-- What you will do --
Take the listing below and write it out again exactly, skipping any picture that it holds.

-- Information provided --
>>>

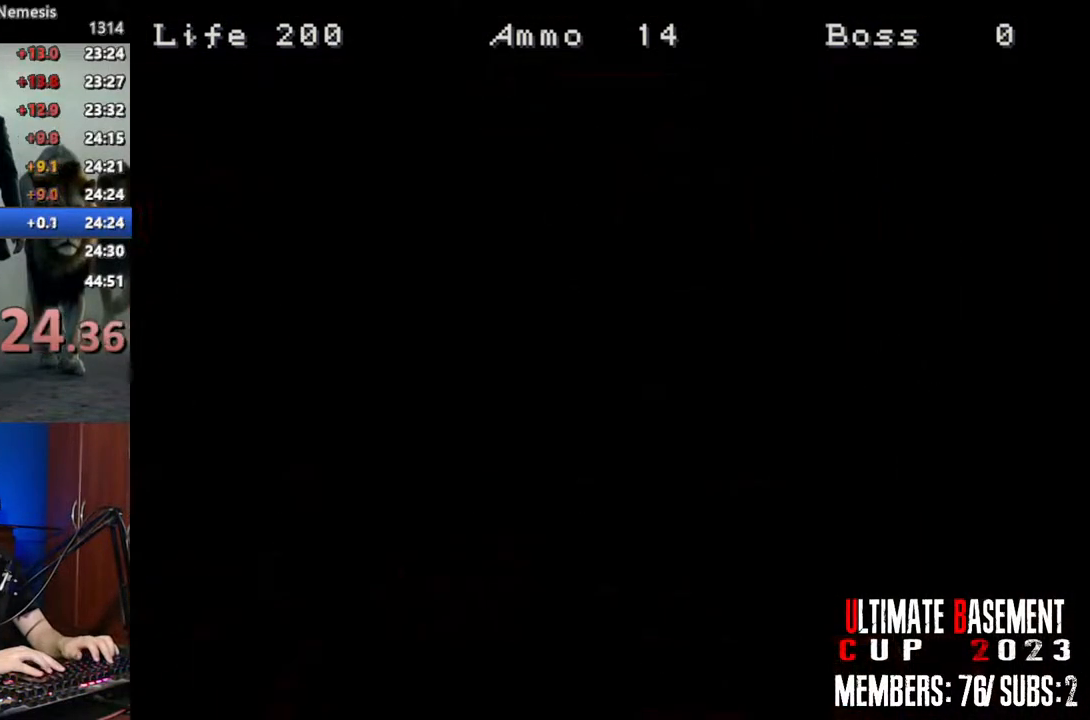
{"keys": ["shift", "w"], "events": []}
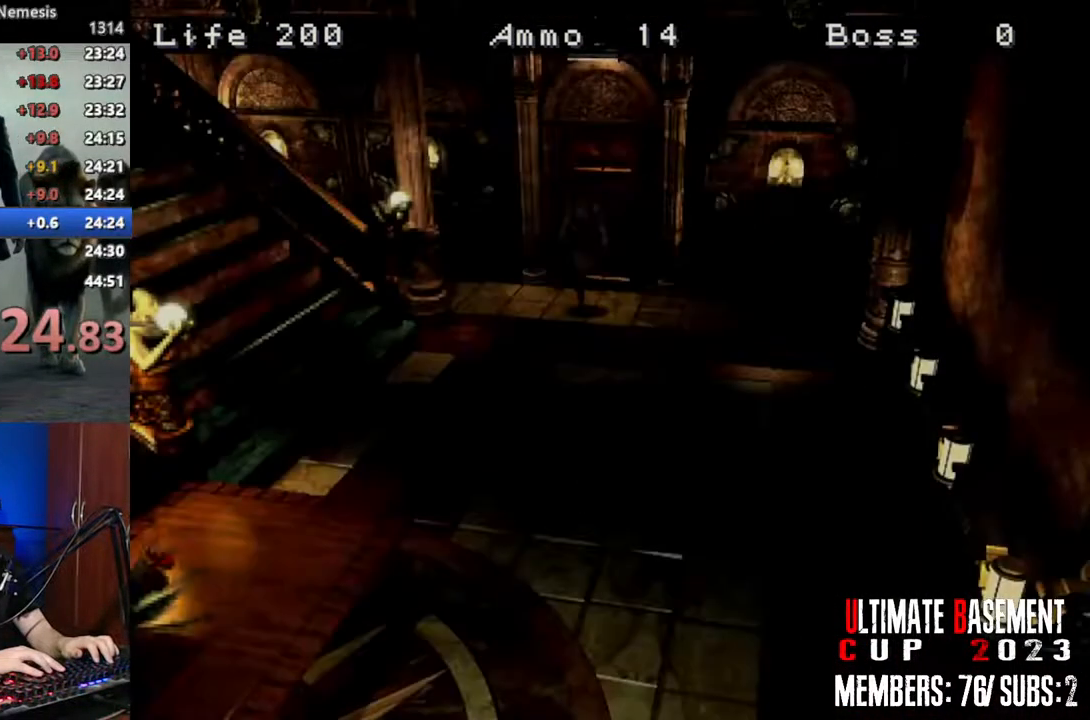
{"keys": ["d", "shift", "w"], "events": [[33, "d", "down"], [216, "d", "up"], [416, "d", "down"]]}
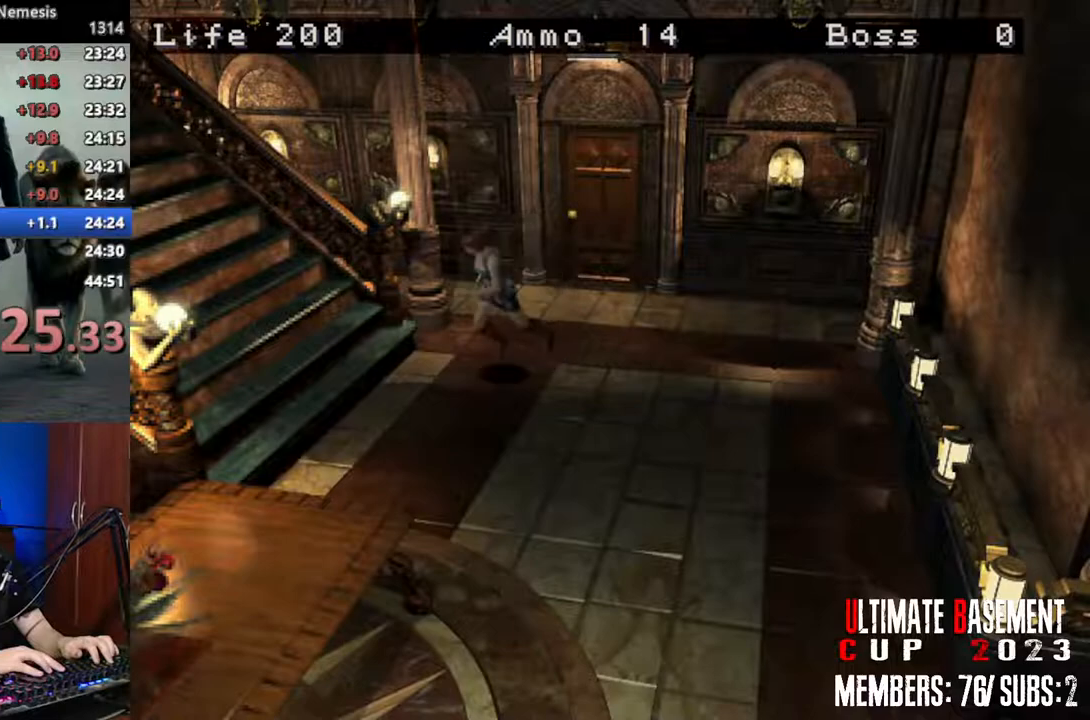
{"keys": ["shift", "w"], "events": [[433, "d", "up"]]}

<<<

-- Response to the task --
{"keys": ["shift", "w"], "events": []}
{"keys": ["d", "shift", "w"], "events": [[33, "d", "down"], [216, "d", "up"], [416, "d", "down"]]}
{"keys": ["shift", "w"], "events": [[433, "d", "up"]]}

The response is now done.